*** Opening SUPPLIED RECORDS ***
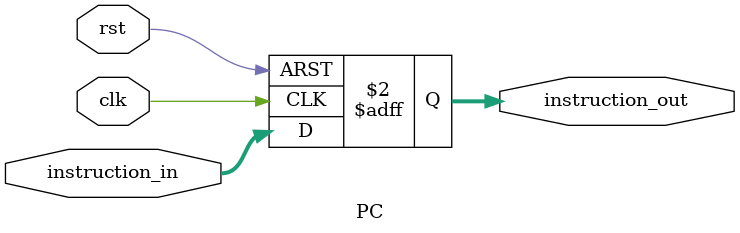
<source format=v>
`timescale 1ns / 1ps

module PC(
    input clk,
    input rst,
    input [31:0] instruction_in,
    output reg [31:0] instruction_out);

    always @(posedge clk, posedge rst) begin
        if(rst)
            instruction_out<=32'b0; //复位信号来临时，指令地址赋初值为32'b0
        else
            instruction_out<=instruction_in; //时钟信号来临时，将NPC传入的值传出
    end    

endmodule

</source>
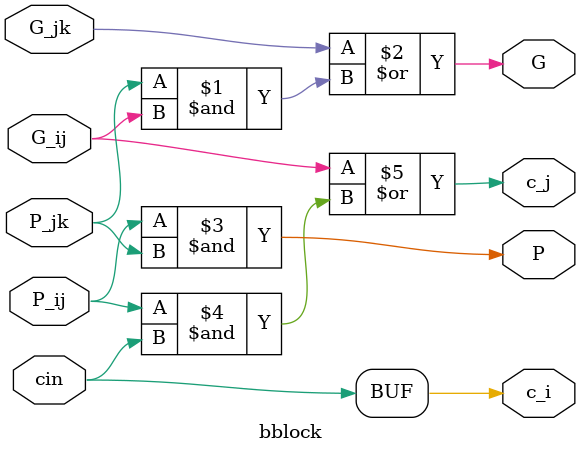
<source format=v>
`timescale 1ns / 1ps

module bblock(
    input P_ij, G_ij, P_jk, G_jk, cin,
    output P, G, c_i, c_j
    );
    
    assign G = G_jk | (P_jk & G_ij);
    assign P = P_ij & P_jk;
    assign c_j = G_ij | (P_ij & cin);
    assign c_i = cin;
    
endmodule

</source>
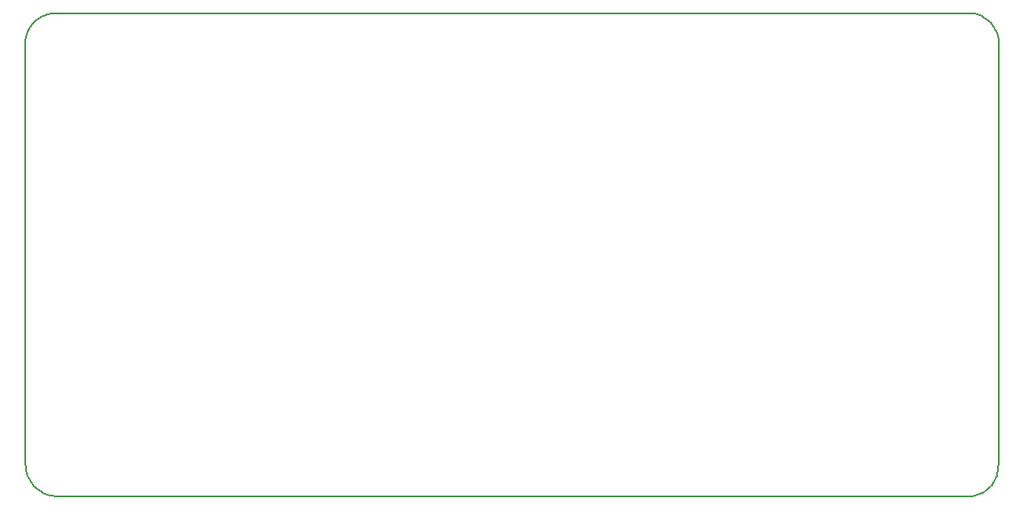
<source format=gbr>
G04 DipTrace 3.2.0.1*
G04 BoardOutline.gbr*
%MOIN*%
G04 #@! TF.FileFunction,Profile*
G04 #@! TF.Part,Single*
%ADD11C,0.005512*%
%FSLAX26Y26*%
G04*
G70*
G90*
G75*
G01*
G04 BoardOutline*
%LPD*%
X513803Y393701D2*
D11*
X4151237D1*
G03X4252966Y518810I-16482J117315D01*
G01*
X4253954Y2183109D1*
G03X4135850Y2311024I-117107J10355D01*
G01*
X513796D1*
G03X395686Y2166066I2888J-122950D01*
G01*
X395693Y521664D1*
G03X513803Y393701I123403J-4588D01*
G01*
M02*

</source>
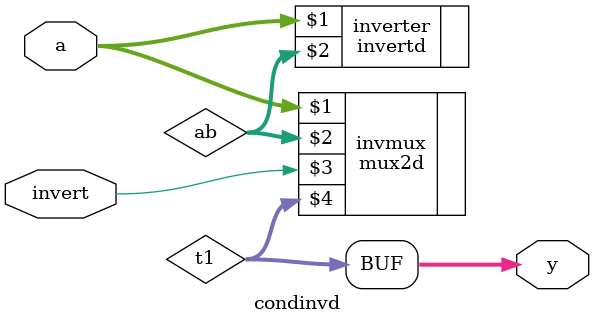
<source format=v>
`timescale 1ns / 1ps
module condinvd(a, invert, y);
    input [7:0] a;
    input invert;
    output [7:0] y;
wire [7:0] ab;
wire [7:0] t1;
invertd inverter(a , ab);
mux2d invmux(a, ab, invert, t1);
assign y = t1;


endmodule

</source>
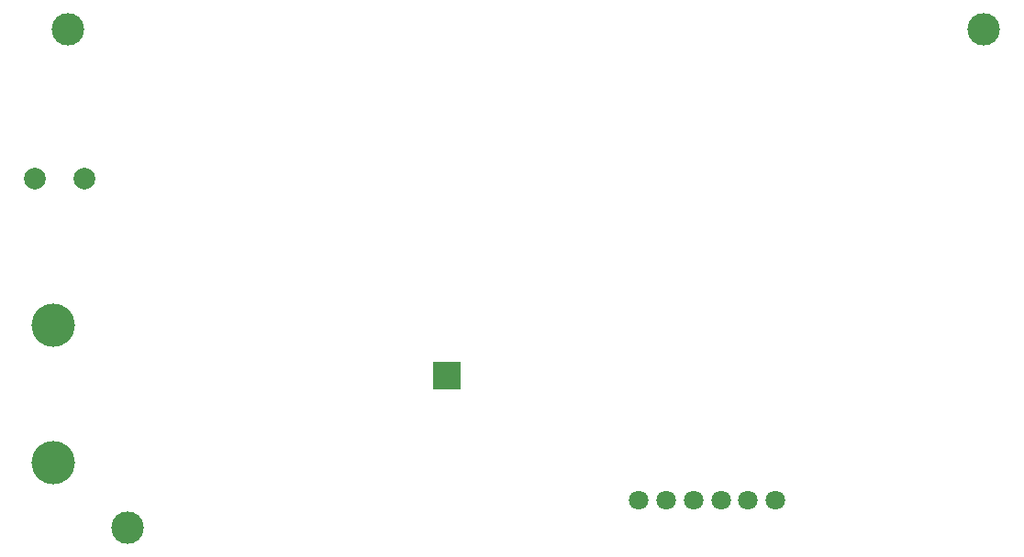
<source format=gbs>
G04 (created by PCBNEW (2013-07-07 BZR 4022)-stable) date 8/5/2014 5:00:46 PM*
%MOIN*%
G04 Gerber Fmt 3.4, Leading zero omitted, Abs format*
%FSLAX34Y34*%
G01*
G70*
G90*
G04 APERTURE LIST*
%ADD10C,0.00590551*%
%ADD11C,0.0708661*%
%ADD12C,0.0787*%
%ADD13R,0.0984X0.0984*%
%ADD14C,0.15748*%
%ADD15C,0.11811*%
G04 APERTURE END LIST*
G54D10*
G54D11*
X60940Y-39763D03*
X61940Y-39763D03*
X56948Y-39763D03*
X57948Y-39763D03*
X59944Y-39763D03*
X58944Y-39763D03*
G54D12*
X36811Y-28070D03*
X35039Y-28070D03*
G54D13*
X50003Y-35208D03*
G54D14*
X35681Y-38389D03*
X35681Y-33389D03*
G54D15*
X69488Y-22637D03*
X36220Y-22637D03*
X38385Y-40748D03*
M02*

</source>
*** Closing SUPPLIED RECORDS ***
Could you copy the lines above exactly and skip the images?

<source format=v>
`timescale 1ns / 1ps

module PC(
    input clk,
    input rst,
    input [31:0] instruction_in,
    output reg [31:0] instruction_out);

    always @(posedge clk, posedge rst) begin
        if(rst)
            instruction_out<=32'b0; //复位信号来临时，指令地址赋初值为32'b0
        else
            instruction_out<=instruction_in; //时钟信号来临时，将NPC传入的值传出
    end    

endmodule

</source>
<source format=v>
`timescale 1ns / 1ps

module bblock(
    input P_ij, G_ij, P_jk, G_jk, cin,
    output P, G, c_i, c_j
    );
    
    assign G = G_jk | (P_jk & G_ij);
    assign P = P_ij & P_jk;
    assign c_j = G_ij | (P_ij & cin);
    assign c_i = cin;
    
endmodule

</source>
<source format=gbr>
G04 DipTrace 3.2.0.1*
G04 BoardOutline.gbr*
%MOIN*%
G04 #@! TF.FileFunction,Profile*
G04 #@! TF.Part,Single*
%ADD11C,0.005512*%
%FSLAX26Y26*%
G04*
G70*
G90*
G75*
G01*
G04 BoardOutline*
%LPD*%
X513803Y393701D2*
D11*
X4151237D1*
G03X4252966Y518810I-16482J117315D01*
G01*
X4253954Y2183109D1*
G03X4135850Y2311024I-117107J10355D01*
G01*
X513796D1*
G03X395686Y2166066I2888J-122950D01*
G01*
X395693Y521664D1*
G03X513803Y393701I123403J-4588D01*
G01*
M02*

</source>
<source format=v>
`timescale 1ns / 1ps
module condinvd(a, invert, y);
    input [7:0] a;
    input invert;
    output [7:0] y;
wire [7:0] ab;
wire [7:0] t1;
invertd inverter(a , ab);
mux2d invmux(a, ab, invert, t1);
assign y = t1;


endmodule

</source>
<source format=gbs>
G04 (created by PCBNEW (2013-07-07 BZR 4022)-stable) date 8/5/2014 5:00:46 PM*
%MOIN*%
G04 Gerber Fmt 3.4, Leading zero omitted, Abs format*
%FSLAX34Y34*%
G01*
G70*
G90*
G04 APERTURE LIST*
%ADD10C,0.00590551*%
%ADD11C,0.0708661*%
%ADD12C,0.0787*%
%ADD13R,0.0984X0.0984*%
%ADD14C,0.15748*%
%ADD15C,0.11811*%
G04 APERTURE END LIST*
G54D10*
G54D11*
X60940Y-39763D03*
X61940Y-39763D03*
X56948Y-39763D03*
X57948Y-39763D03*
X59944Y-39763D03*
X58944Y-39763D03*
G54D12*
X36811Y-28070D03*
X35039Y-28070D03*
G54D13*
X50003Y-35208D03*
G54D14*
X35681Y-38389D03*
X35681Y-33389D03*
G54D15*
X69488Y-22637D03*
X36220Y-22637D03*
X38385Y-40748D03*
M02*

</source>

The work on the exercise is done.